Required work:
Going through the listing below, tally the lines that contain the word "frac" and give only that figure.

Data excerpts:
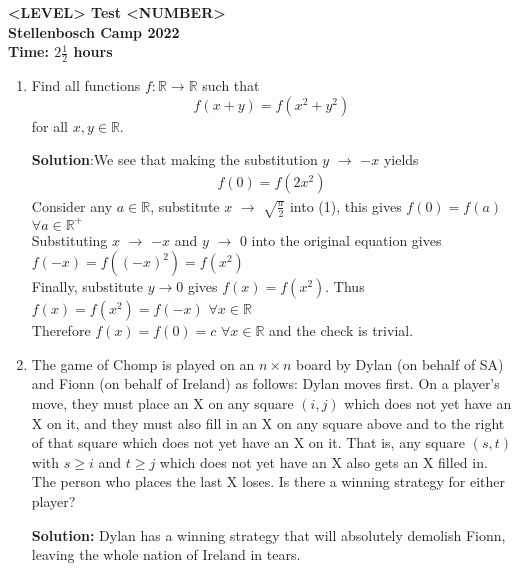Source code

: \documentclass{article}
\begin{document}
\thispagestyle{empty}

\begin{center}
  \textbf{\Large <LEVEL> Test <NUMBER>}
  \\ \vspace{1em}
  \textbf{\large Stellenbosch Camp 2022}
  \\ \vspace{1em}
  \textbf{\large Time: $2\frac{1}{2}$ hours}
\end{center}

\bigskip

\begin{enumerate}[itemsep=\fill]

\item
Find all functions $f : \mathbb{R} \to \mathbb{R}$ such that \[ f(x+y) = f(x^2+y^2) \] for all $x,y \in \mathbb{R}$.

\textbf{Solution}:We see that making the substitution $y$ $\rightarrow$ $-x$ yields 
\begin{align}
    f(0)=f(2x^{2})
\end{align}
Consider any $a \in \mathbb{R}$, substitute $x$ $\rightarrow$ $\sqrt{\frac{a}{2}}$ into (1), this gives $f(0) = f(a)$ $\forall a \in \mathbb{R^{+}}$
\\Substituting $x$ $\rightarrow$ $-x$ and $y$ $\rightarrow$ $0$ into the original equation gives $f(-x) = f((-x)^{2}) = f(x^{2})$
\\Finally, substitute $y \rightarrow 0$ gives $f(x) = f(x^{2})$. Thus $f(x)= f(x^{2}) = f(-x)$ $\forall x \in \mathbb{R}$
\\Therefore $f(x) = f(0) = c$ $\forall x \in \mathbb{R}$ and the check is trivial.

\item %
The game of Chomp is played on an $n \times n$ board by Dylan (on behalf of SA) and Fionn (on behalf of Ireland) as follows: Dylan moves first.
On a player's move, they must place an X on any square $(i, j)$ which does not yet have an X on it, and they must also fill in an X on any square above and to the right of that square which does not yet have an X on it.
That is, any square $(s, t)$ with $s \geq i$ and $t \geq j$ which does not yet have an X also gets an X filled in.
The person who places the last X loses.
Is there a winning strategy for either player?

\textbf{Solution:}
Dylan has a winning strategy that will absolutely demolish Fionn, leaving the whole nation of Ireland in tears. 


\end{enumerate}
\end{document}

Final answer:
2